(A block of data)
---
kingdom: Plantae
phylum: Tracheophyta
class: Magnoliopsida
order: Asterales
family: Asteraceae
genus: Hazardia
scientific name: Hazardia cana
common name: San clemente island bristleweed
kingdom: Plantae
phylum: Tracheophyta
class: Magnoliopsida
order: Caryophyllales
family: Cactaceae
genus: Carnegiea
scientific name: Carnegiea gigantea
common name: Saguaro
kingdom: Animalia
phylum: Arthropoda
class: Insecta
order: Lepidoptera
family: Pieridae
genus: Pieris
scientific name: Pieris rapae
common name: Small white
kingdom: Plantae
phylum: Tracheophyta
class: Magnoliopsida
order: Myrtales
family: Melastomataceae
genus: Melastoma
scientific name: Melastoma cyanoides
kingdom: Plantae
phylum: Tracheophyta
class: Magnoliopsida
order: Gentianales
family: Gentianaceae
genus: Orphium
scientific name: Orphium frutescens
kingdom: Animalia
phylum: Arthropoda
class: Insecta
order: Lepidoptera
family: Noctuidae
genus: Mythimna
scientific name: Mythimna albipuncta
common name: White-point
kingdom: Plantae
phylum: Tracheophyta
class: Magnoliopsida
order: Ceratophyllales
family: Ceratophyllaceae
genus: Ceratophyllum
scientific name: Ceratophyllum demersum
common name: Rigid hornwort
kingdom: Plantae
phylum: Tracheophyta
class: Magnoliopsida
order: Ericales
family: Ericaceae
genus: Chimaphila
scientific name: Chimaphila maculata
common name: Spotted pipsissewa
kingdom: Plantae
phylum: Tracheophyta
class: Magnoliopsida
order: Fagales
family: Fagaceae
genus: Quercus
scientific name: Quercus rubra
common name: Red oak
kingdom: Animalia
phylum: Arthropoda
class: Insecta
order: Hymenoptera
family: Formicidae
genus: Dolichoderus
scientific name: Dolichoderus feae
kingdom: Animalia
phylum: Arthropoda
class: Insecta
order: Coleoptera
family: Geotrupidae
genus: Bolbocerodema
---
## Written exercise
Can you rewrite every line of the records above as a numbered list, leaving out any blank lines?

## Answer to this task
1. kingdom: Plantae
2. phylum: Tracheophyta
3. class: Magnoliopsida
4. order: Asterales
5. family: Asteraceae
6. genus: Hazardia
7. scientific name: Hazardia cana
8. common name: San clemente island bristleweed
9. kingdom: Plantae
10. phylum: Tracheophyta
11. class: Magnoliopsida
12. order: Caryophyllales
13. family: Cactaceae
14. genus: Carnegiea
15. scientific name: Carnegiea gigantea
16. common name: Saguaro
17. kingdom: Animalia
18. phylum: Arthropoda
19. class: Insecta
20. order: Lepidoptera
21. family: Pieridae
22. genus: Pieris
23. scientific name: Pieris rapae
24. common name: Small white
25. kingdom: Plantae
26. phylum: Tracheophyta
27. class: Magnoliopsida
28. order: Myrtales
29. family: Melastomataceae
30. genus: Melastoma
31. scientific name: Melastoma cyanoides
32. kingdom: Plantae
33. phylum: Tracheophyta
34. class: Magnoliopsida
35. order: Gentianales
36. family: Gentianaceae
37. genus: Orphium
38. scientific name: Orphium frutescens
39. kingdom: Animalia
40. phylum: Arthropoda
41. class: Insecta
42. order: Lepidoptera
43. family: Noctuidae
44. genus: Mythimna
45. scientific name: Mythimna albipuncta
46. common name: White-point
47. kingdom: Plantae
48. phylum: Tracheophyta
49. class: Magnoliopsida
50. order: Ceratophyllales
51. family: Ceratophyllaceae
52. genus: Ceratophyllum
53. scientific name: Ceratophyllum demersum
54. common name: Rigid hornwort
55. kingdom: Plantae
56. phylum: Tracheophyta
57. class: Magnoliopsida
58. order: Ericales
59. family: Ericaceae
60. genus: Chimaphila
61. scientific name: Chimaphila maculata
62. common name: Spotted pipsissewa
63. kingdom: Plantae
64. phylum: Tracheophyta
65. class: Magnoliopsida
66. order: Fagales
67. family: Fagaceae
68. genus: Quercus
69. scientific name: Quercus rubra
70. common name: Red oak
71. kingdom: Animalia
72. phylum: Arthropoda
73. class: Insecta
74. order: Hymenoptera
75. family: Formicidae
76. genus: Dolichoderus
77. scientific name: Dolichoderus feae
78. kingdom: Animalia
79. phylum: Arthropoda
80. class: Insecta
81. order: Coleoptera
82. family: Geotrupidae
83. genus: Bolbocerodema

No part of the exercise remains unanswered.